List reveals businesses still operating in Russia


A man walks past t-shirts with images of Russian President Vladimir Putin at a gift shop in downtown Moscow on February 16, 2022. – Russian officials and the Kremlin on Wednesday were making fun of Western broadcasters for running with February 16 as the “invasion date” for when Russian could attack Ukraine. (Photo by ALEXANDER NEMENOV/AFP via Getty Images)

(NEXSTAR) – Amid Russia’s ongoing attack against its Ukrainian neighbor, many Western businesses have voluntarily joined the effort to strip Russian President Vladimir Putin of financial resources – but others continue to do business in the country.

To help keep track of where businesses stand in Russia, Yale University professor Jeffrey Sonnenfeld and his research team created two running lists – one with nearly 400 businesses that have changed their dealings with Russia, and a shorter one showing the businesses that haven’t.

“Despite the cost of abandoning major investments and the loss of business, there is a strong reputational incentive to withdraw,” Sonnenfeld wrote in an article for Fortune. “Companies that fail to withdraw face a wave of U.S. public resentment far greater than what they face on climate change, voting rights, gun safety, immigration reform, or border security.”

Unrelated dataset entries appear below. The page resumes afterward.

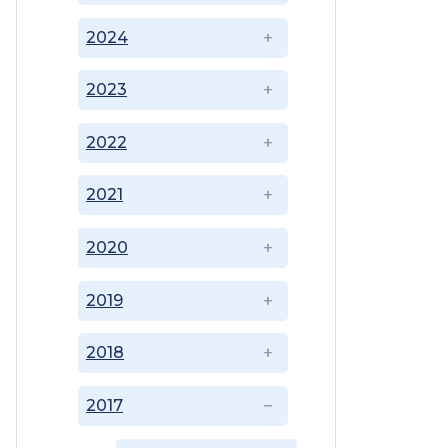
2024
2023
2022
2021
2020
2019
2018
2017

Three major U.S. companies that were working with Russia as usual last week – McDonald’s, Starbucks and Coca-Cola – all suspended business amid mounting pressure.

As of Friday, March 18, these are the companies remaining in Russia with significant exposure, according to Sonnenfeld:

  • Accor
  • Air Products
  • AstraZeneca
  • Asus
  • Auchan
  • Baker Hughes
  • Bose
  • Cloudflare
  • DDB
  • Decathlon
  • Emerson Electric
  • Fortiv
  • Glencore
  • Greif
  • Gruma
  • Halliburton
  • International Paper
  • IPG Photonics
  • Koch Industries
  • Leroy Merlin
  • Metro
  • Nalco
  • Oriflame Cosmetics
  • SC Johnson
  • Schlumberger
  • Subway
  • Weatherford International
  • Young Living

“In the days since we initially published our list, many of the ‘remain’ companies have responded to public backlash and decided to withdraw, and we are continuously revising our list to reflect these decisions as they are made,” the research team at the Yale Chief Executive Leadership Institute stated in a news release.

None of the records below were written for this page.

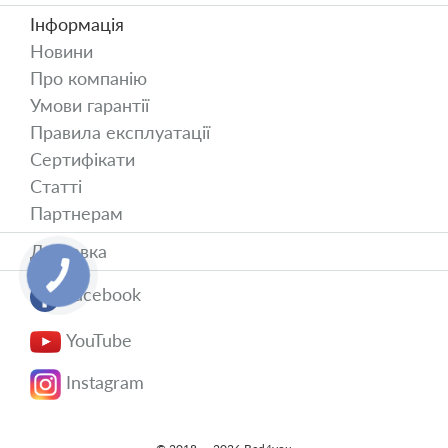
Інформація
Новини
Про компанію
Умови гарантії
Правила експлуатації
Сертифікати
Статті
Партнерам
Доставка
Facebook
YouTube
Instagram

Subway, one of the businesses Sonnenfeld describes as “digging in – defying demands for exit or reduction of activities,” issued a statement saying that its roughly 450 sandwich shops in Russia “are all independently owned and operated by local franchisees and managed by an independent master franchisee,” but that the company would “redirect any profits from operations in Russia to humanitarian efforts supporting Ukrainians who have been affected by the war.”

During the March 8 announcement of the U.S. ban on Russian oil, President Joe Biden acknowledged the actions of private businesses.

“Major companies are pulling out of Russia entirely, without even being asked – not by us,” Biden said. “Over the weekend, Visa, Mastercard, American Express – they all suspended their services in Russia. All of them.”

Since Russia invaded Ukraine the ruble has fallen roughly 40% against the dollar amid crippling sanctions.